# ASSIGNMENT:
Write out every line of text in the listing below, word for word, and leave out the pictures.

# DATA RECORDS:
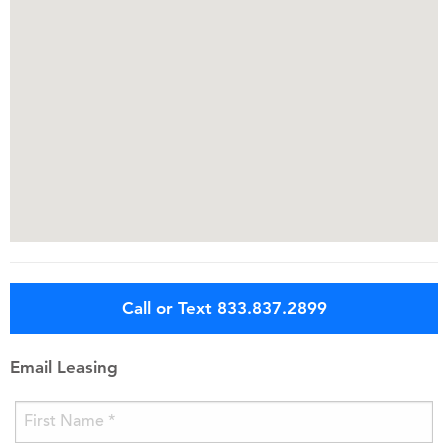
Call or Text 833.837.2899
Email Leasing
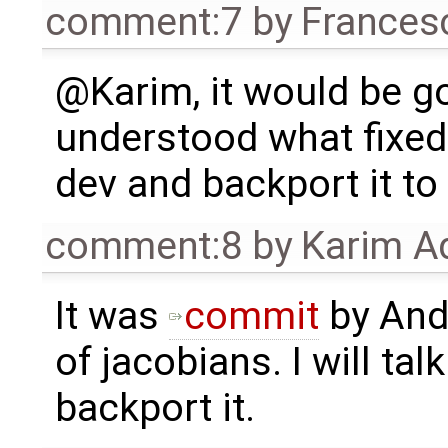
comment:7
by
Frances
@Karim, it would be go
understood what fixed i
dev and backport it to
comment:8
by
Karim A
It was
commit
by Andr
of jacobians. I will talk
backport it.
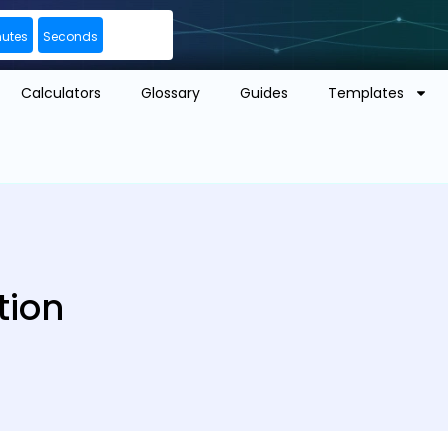
nutes
Seconds
Calculators
Glossary
Guides
Templates
tion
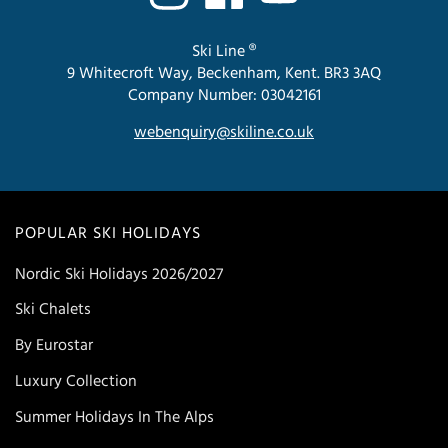
Ski Line ®
9 Whitecroft Way, Beckenham, Kent. BR3 3AQ
Company Number: 03042161
webenquiry@skiline.co.uk
POPULAR SKI HOLIDAYS
Nordic Ski Holidays 2026/2027
Ski Chalets
By Eurostar
Luxury Collection
Summer Holidays In The Alps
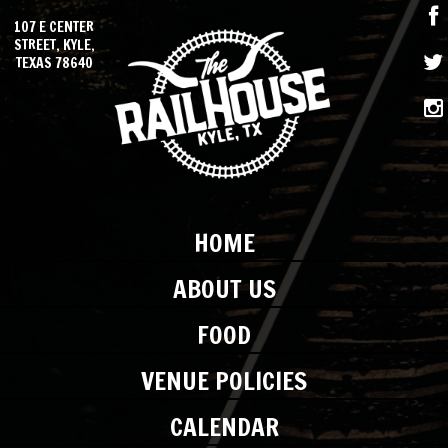
107 E CENTER
STREET, KYLE,
TEXAS 78640
HOME
ABOUT US
FOOD
VENUE POLICIES
CALENDAR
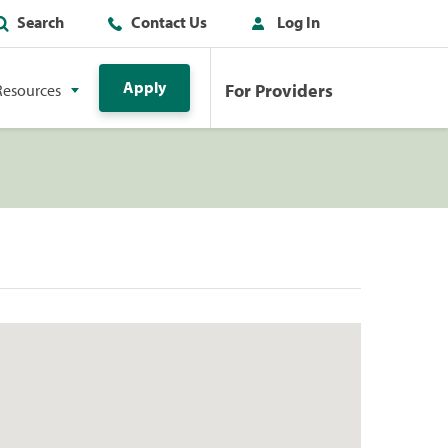
Search
Contact Us
Log In
Apply
For Providers
Resources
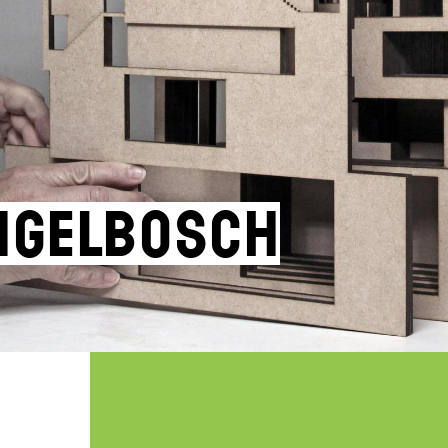
ngelbosch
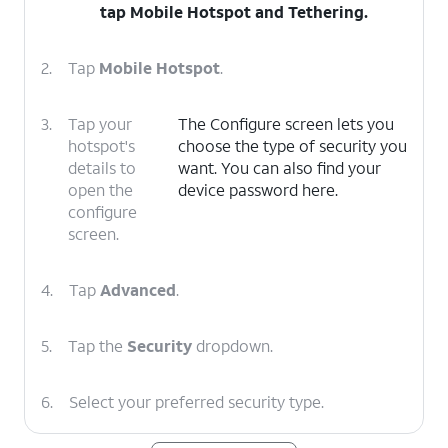
tap
Mobile Hotspot and Tethering
.
2.
Tap
Mobile Hotspot
.
3.
Tap your
The Configure screen lets you
hotspot's
choose the type of security you
details to
want. You can also find your
open the
device password here.
configure
screen.
4.
Tap
Advanced
.
5.
Tap the
Security
dropdown.
6.
Select your preferred security type.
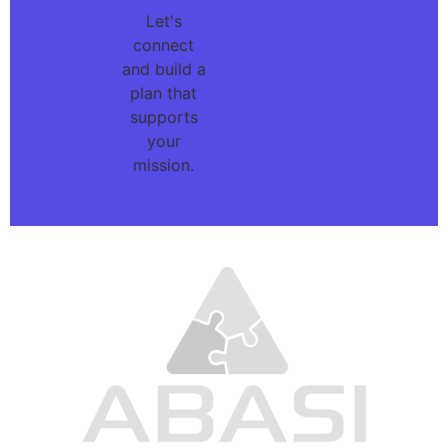
Let's
connect
and build a
plan that
supports
your
mission.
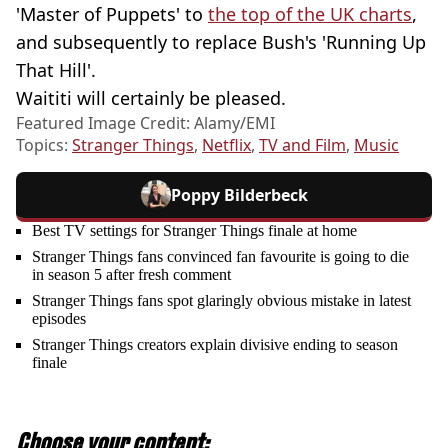
'Master of Puppets' to
the top of the UK charts
,
and subsequently to replace Bush's 'Running Up
That Hill'.
Waititi will certainly be pleased.
Featured Image Credit: Alamy/EMI
Topics:
Stranger Things
,
Netflix
,
TV and Film
,
Music
Poppy Bilderbeck
Best TV settings for Stranger Things finale at home
Stranger Things fans convinced fan favourite is going to die
in season 5 after fresh comment
Stranger Things fans spot glaringly obvious mistake in latest
episodes
Stranger Things creators explain divisive ending to season
finale
Choose your content:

# OUTPUT OF THE TASK:
Call or Text 833.837.2899
Email Leasing
comment:7
by
Frances
@Karim, it would be go
understood what fixed i
dev and backport it to
comment:8
by
Karim A
It was
commit
by Andr
of jacobians. I will talk
backport it.
nutes
Seconds
Calculators
Glossary
Guides
Templates
tion
Ski Line ®
9 Whitecroft Way, Beckenham, Kent. BR3 3AQ
Company Number: 03042161
webenquiry@skiline.co.uk
POPULAR SKI HOLIDAYS
Nordic Ski Holidays 2026/2027
Ski Chalets
By Eurostar
Luxury Collection
Summer Holidays In The Alps
107 E CENTER
STREET, KYLE,
TEXAS 78640
HOME
ABOUT US
FOOD
VENUE POLICIES
CALENDAR
Search
Contact Us
Log In
Apply
For Providers
Resources
ngelbosch
tap
Mobile Hotspot and Tethering
.
2.
Tap
Mobile Hotspot
.
3.
Tap your
The Configure screen lets you
hotspot's
choose the type of security you
details to
want. You can also find your
open the
device password here.
configure
screen.
4.
Tap
Advanced
.
5.
Tap the
Security
dropdown.
6.
Select your preferred security type.
Let's
connect
and build a
plan that
supports
your
mission.
'Master of Puppets' to
the top of the UK charts
,
and subsequently to replace Bush's 'Running Up
That Hill'.
Waititi will certainly be pleased.
Featured Image Credit: Alamy/EMI
Topics:
Stranger Things
,
Netflix
,
TV and Film
,
Music
Poppy Bilderbeck
Best TV settings for Stranger Things finale at home
Stranger Things fans convinced fan favourite is going to die
in season 5 after fresh comment
Stranger Things fans spot glaringly obvious mistake in latest
episodes
Stranger Things creators explain divisive ending to season
finale
Choose your content:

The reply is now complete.